Activity:
Transcribe the listing below verbatim, omitting the pictures from your transcription.

:::::

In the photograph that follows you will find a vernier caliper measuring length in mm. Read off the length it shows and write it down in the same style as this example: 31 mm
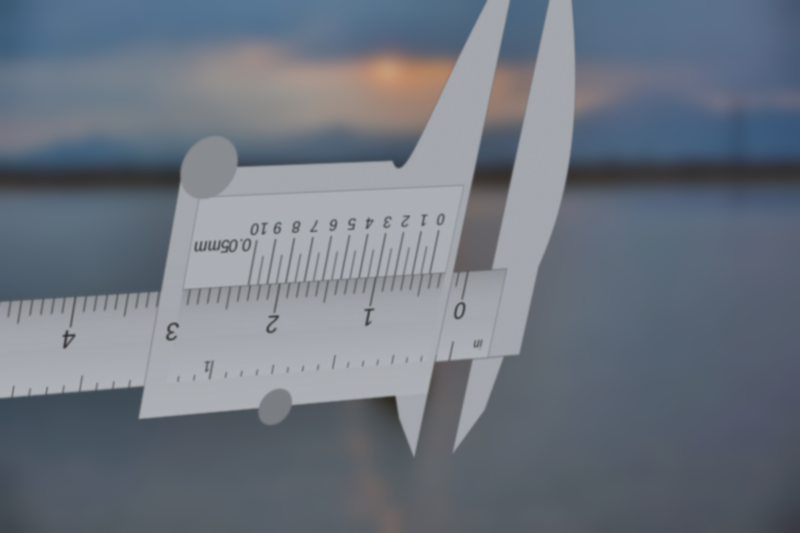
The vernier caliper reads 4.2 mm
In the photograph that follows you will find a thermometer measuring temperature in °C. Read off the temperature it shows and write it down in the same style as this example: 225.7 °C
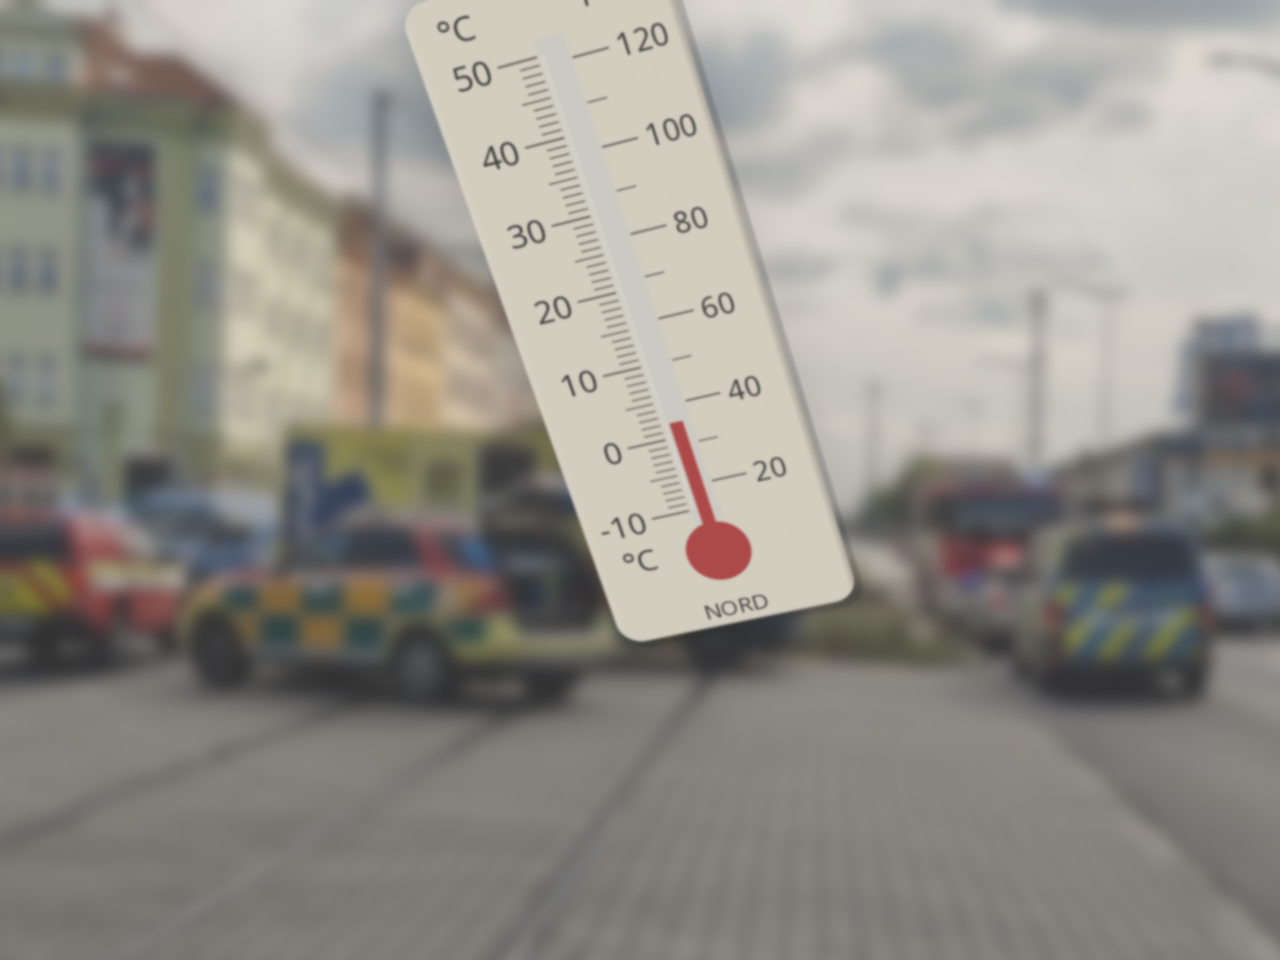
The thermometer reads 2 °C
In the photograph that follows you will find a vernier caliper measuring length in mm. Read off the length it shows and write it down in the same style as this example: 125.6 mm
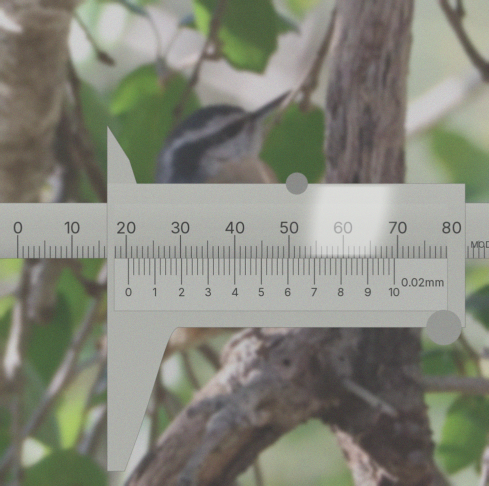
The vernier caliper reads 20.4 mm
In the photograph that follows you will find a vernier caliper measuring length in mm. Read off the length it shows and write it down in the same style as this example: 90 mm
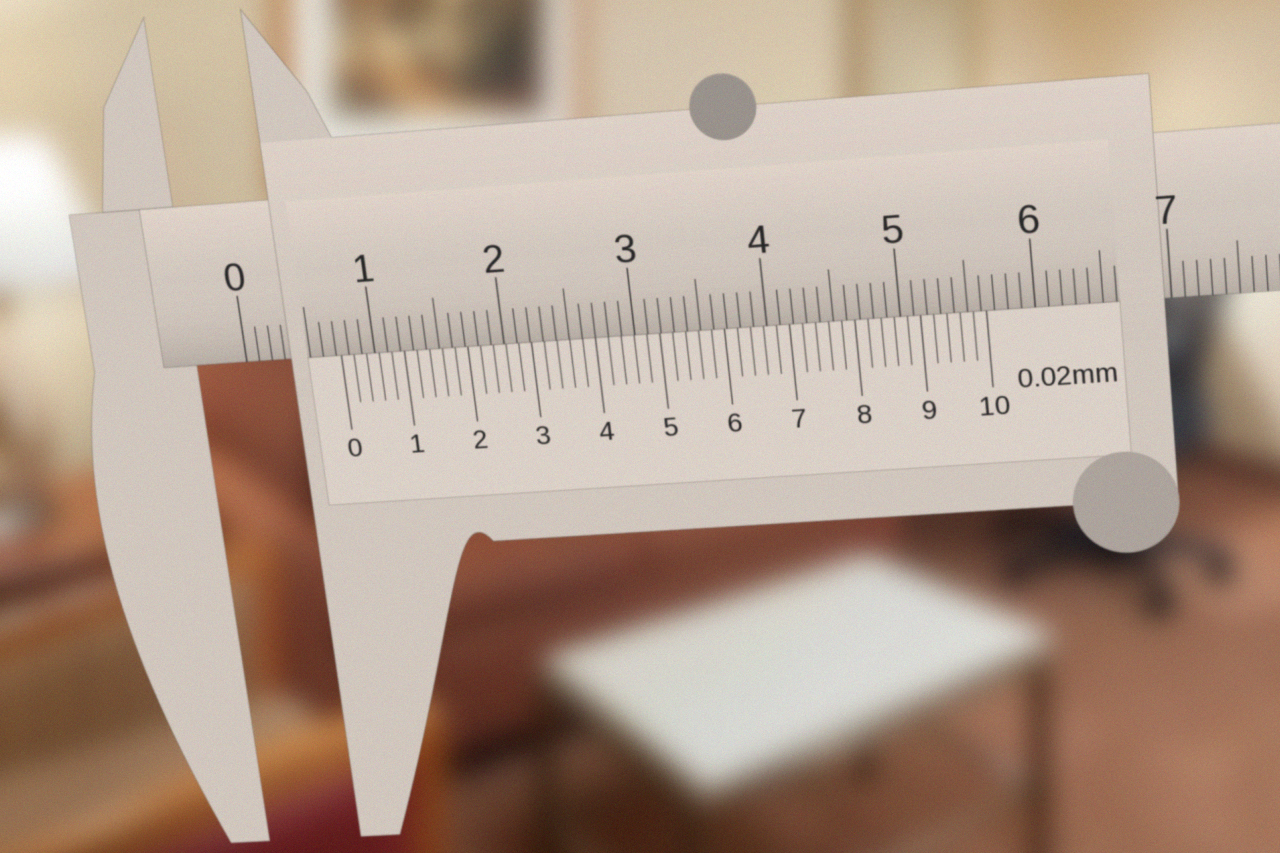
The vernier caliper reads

:::::

Written solution:
In the photograph that follows you will find a vernier caliper measuring length in mm. Read off the length it shows and write it down in the same style as this example: 31 mm
The vernier caliper reads 4.2 mm
In the photograph that follows you will find a thermometer measuring temperature in °C. Read off the temperature it shows and write it down in the same style as this example: 225.7 °C
The thermometer reads 2 °C
In the photograph that follows you will find a vernier caliper measuring length in mm. Read off the length it shows and write it down in the same style as this example: 125.6 mm
The vernier caliper reads 20.4 mm
In the photograph that follows you will find a vernier caliper measuring length in mm. Read off the length it shows and write it down in the same style as this example: 90 mm
The vernier caliper reads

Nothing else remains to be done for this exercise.